## Page text

[CSC 435] What you should be seeing...
Andrew J. Pounds
pounds_aj at mercer.edu
Tue Apr 16 11:33:00 EDT 2024
In class I had you run mpi from the command line across random nodes of
your own choosing. I wanted you to see what happened when you ran a
calculation and potentially ran into others possibly sharing the node
and or network. Several of you got what seemed to be random results
with the high number of nodes actually taking significantly longer.
By utilizing PBS/Torque "correctly", we are eliminating the chance of
multiple people using the same node and also -- if the code is written
correctly -- we will be minimizing the network traffick. To help you
understand this phenomena, I ran some test jobs last night on the
cluster using the both the "allcopy" version and the improved mmm_mpi
version of the code that only passes portions of the matrices. I then
graphed megaflops vs. number of processors.

## Direction A
Please express everything in the records from the line containing "scientific name: Calamites" down to the line containing "genus: Graphium" as a Markdown table with the columns Row and Line, leaving out any blank lines.
The post and the records have no connection to each other.

## Extracted records
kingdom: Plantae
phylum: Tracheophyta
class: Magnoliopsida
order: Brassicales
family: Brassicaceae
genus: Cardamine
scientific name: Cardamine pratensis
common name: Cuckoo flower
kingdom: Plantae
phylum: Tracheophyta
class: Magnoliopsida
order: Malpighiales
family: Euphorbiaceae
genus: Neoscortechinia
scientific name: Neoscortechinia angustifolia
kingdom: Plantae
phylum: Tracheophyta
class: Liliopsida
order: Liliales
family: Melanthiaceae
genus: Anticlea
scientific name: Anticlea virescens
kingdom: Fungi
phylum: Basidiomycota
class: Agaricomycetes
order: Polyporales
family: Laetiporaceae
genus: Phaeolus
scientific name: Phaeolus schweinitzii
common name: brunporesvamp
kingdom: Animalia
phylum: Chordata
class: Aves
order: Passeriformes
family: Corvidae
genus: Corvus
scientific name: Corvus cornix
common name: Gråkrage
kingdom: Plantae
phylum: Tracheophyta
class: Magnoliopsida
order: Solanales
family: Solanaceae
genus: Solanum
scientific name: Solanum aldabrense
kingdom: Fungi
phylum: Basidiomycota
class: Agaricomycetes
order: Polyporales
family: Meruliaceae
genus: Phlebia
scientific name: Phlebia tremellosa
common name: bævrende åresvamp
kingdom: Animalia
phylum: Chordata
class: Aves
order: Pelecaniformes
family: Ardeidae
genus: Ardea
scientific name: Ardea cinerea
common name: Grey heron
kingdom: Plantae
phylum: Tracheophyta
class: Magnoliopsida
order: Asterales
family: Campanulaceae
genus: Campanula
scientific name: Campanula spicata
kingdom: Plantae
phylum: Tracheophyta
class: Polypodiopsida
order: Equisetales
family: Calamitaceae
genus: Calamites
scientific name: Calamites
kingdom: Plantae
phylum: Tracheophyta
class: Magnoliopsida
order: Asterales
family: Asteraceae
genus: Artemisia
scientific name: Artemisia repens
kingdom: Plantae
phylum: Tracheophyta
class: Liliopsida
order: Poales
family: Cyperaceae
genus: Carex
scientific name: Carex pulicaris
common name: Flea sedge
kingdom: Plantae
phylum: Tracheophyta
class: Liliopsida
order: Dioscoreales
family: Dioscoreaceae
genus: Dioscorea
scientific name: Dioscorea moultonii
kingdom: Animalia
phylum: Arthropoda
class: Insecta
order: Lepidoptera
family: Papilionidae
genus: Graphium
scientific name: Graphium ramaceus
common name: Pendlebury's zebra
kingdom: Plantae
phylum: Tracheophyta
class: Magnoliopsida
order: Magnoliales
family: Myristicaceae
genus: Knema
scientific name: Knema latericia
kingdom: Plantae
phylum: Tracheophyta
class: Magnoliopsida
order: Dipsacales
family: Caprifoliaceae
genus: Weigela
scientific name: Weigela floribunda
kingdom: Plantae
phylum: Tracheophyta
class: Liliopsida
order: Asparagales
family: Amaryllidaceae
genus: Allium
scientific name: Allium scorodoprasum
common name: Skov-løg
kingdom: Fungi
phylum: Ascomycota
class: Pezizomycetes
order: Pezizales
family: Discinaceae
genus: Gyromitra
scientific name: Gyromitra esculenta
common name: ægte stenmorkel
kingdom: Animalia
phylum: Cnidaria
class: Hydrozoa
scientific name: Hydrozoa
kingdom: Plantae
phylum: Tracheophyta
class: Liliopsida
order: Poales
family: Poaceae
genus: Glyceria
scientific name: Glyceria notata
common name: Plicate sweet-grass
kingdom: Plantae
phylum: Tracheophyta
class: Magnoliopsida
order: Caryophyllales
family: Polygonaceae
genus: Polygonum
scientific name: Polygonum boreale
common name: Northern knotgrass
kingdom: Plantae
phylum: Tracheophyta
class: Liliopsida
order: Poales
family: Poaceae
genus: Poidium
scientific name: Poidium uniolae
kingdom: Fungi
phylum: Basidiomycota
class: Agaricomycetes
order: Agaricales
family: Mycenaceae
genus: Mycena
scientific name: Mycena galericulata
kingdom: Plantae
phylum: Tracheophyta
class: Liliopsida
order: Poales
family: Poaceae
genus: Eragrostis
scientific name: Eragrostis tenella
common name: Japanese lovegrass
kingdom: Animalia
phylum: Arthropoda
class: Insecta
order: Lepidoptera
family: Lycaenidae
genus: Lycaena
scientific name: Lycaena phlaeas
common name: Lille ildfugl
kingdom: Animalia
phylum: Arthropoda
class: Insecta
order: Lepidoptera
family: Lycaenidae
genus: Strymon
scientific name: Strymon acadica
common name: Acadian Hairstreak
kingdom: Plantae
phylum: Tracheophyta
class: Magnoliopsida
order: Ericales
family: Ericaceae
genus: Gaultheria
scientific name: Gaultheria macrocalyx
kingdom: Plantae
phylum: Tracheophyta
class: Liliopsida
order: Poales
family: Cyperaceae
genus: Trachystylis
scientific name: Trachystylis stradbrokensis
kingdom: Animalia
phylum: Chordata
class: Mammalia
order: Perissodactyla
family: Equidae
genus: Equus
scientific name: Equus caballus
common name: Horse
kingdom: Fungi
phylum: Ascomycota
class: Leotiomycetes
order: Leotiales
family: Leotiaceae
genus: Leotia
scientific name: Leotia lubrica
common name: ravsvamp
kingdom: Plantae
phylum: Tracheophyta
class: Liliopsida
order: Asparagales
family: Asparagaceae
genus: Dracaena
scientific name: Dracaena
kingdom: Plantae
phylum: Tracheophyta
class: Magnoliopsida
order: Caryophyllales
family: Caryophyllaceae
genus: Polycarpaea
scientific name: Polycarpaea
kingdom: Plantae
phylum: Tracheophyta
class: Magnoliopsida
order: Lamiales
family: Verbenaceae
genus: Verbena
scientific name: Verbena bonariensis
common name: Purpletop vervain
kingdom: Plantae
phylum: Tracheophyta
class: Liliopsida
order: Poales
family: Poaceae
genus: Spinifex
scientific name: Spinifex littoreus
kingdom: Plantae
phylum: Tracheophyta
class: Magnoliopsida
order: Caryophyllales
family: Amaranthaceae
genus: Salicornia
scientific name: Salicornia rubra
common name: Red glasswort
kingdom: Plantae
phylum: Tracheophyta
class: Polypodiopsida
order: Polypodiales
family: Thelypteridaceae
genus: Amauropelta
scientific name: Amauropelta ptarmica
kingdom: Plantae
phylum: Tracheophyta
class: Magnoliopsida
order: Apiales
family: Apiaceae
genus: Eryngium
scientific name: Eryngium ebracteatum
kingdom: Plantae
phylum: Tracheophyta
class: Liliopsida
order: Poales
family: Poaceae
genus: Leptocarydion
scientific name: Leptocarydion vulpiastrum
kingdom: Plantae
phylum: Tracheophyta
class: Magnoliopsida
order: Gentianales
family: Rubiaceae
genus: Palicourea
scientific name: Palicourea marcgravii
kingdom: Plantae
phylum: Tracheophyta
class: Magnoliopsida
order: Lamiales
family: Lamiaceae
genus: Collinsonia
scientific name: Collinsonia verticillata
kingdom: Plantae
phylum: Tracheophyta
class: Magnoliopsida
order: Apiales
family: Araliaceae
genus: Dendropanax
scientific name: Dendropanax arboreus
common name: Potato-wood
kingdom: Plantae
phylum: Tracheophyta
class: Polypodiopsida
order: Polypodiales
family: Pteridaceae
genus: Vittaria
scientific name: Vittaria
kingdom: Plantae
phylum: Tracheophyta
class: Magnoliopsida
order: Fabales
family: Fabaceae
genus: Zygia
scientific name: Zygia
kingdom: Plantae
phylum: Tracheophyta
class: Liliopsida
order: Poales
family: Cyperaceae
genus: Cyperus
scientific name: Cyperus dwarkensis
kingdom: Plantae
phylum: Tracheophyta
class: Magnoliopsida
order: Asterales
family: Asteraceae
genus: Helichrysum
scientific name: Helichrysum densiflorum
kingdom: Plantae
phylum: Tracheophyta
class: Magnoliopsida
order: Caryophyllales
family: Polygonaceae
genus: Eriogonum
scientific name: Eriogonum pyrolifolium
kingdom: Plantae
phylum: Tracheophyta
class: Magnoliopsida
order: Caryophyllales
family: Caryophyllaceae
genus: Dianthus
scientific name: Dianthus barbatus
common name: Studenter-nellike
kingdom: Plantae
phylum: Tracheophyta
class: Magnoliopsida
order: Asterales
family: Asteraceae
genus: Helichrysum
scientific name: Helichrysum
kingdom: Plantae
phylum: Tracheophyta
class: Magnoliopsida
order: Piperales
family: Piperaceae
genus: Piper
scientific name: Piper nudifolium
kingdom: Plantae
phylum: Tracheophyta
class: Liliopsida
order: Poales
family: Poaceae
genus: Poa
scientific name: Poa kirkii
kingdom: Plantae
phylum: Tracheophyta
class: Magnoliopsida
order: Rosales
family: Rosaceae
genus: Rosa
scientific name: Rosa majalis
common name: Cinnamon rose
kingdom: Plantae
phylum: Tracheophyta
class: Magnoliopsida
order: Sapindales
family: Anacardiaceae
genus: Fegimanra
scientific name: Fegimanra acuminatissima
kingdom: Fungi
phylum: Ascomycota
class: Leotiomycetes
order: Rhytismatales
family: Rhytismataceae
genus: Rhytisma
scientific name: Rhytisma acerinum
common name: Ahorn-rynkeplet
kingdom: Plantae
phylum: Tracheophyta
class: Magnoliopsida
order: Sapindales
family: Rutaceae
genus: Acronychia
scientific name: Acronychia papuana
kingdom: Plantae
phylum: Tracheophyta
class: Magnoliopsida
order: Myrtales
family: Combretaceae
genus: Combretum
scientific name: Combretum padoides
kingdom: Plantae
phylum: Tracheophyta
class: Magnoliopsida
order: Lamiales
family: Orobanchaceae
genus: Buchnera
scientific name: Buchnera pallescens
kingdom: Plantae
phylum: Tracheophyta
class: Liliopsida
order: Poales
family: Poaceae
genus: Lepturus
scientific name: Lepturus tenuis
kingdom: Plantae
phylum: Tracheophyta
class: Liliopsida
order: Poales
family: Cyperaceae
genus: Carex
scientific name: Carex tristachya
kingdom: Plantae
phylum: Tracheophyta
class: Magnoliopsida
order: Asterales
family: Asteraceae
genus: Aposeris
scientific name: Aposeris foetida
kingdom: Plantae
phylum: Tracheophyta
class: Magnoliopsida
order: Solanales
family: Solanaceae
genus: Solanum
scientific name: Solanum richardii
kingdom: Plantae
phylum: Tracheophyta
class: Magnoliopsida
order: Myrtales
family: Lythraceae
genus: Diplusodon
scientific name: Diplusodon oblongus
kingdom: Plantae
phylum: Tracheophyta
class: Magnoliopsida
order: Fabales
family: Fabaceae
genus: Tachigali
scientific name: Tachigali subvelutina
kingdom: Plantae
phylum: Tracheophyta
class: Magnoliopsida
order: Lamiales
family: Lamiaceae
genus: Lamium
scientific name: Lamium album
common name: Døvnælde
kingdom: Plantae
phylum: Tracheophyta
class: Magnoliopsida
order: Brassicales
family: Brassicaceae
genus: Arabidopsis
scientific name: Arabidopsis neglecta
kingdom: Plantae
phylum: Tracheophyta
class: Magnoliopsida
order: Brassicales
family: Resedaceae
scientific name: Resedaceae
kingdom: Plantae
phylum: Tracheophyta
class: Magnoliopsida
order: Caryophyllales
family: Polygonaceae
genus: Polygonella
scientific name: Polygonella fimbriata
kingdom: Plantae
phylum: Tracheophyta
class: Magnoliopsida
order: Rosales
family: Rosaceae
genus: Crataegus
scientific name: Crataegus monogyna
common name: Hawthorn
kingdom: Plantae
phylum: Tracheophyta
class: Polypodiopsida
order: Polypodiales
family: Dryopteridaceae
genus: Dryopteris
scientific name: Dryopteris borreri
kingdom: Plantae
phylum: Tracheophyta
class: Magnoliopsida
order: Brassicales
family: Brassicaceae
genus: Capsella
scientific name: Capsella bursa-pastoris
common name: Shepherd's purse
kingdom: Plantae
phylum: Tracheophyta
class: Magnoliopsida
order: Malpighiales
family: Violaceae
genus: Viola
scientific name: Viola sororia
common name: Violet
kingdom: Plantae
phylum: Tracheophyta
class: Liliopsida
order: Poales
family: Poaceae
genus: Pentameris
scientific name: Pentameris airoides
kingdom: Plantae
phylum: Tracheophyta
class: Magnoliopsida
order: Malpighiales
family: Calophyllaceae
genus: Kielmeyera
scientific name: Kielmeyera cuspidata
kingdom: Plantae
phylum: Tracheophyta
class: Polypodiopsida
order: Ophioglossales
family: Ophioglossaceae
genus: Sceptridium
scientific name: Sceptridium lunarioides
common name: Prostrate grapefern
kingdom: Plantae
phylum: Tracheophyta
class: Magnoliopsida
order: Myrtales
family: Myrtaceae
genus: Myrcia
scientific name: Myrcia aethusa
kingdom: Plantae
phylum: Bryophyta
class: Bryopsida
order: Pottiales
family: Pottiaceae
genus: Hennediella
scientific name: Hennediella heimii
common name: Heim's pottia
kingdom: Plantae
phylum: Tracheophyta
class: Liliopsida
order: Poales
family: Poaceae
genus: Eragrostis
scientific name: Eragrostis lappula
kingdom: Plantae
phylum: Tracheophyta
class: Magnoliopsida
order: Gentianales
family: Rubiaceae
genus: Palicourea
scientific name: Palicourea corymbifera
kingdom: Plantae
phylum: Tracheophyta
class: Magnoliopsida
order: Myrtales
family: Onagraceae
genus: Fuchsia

## Direction B
Write the next part of the post about the MPI test runs on the cluster, picking up after its final sentence.

## Expected answer A
| Row | Line |
|---|---|
| 1 | scientific name: Calamites |
| 2 | kingdom: Plantae |
| 3 | phylum: Tracheophyta |
| 4 | class: Magnoliopsida |
| 5 | order: Asterales |
| 6 | family: Asteraceae |
| 7 | genus: Artemisia |
| 8 | scientific name: Artemisia repens |
| 9 | kingdom: Plantae |
| 10 | phylum: Tracheophyta |
| 11 | class: Liliopsida |
| 12 | order: Poales |
| 13 | family: Cyperaceae |
| 14 | genus: Carex |
| 15 | scientific name: Carex pulicaris |
| 16 | common name: Flea sedge |
| 17 | kingdom: Plantae |
| 18 | phylum: Tracheophyta |
| 19 | class: Liliopsida |
| 20 | order: Dioscoreales |
| 21 | family: Dioscoreaceae |
| 22 | genus: Dioscorea |
| 23 | scientific name: Dioscorea moultonii |
| 24 | kingdom: Animalia |
| 25 | phylum: Arthropoda |
| 26 | class: Insecta |
| 27 | order: Lepidoptera |
| 28 | family: Papilionidae |
| 29 | genus: Graphium |

## Expected answer B
plot
Notice what happens -- the allcopy version is faster when there are
fewer than 6 nodes -- but it scales POORLY and after using six nodes the
performance actually starts to decrease due to the increase in network
traffick. In contrast, the mpi_mmm code is still increasing in
performance up to 10 nodes. Recognize, this graph will vary based on
the dimension of the matrix -- but it demonstrates a key component of
distributed HPC computing -- processor power vs. network bandwidth and
the necessity of thinking about this when designing HPC algorithms.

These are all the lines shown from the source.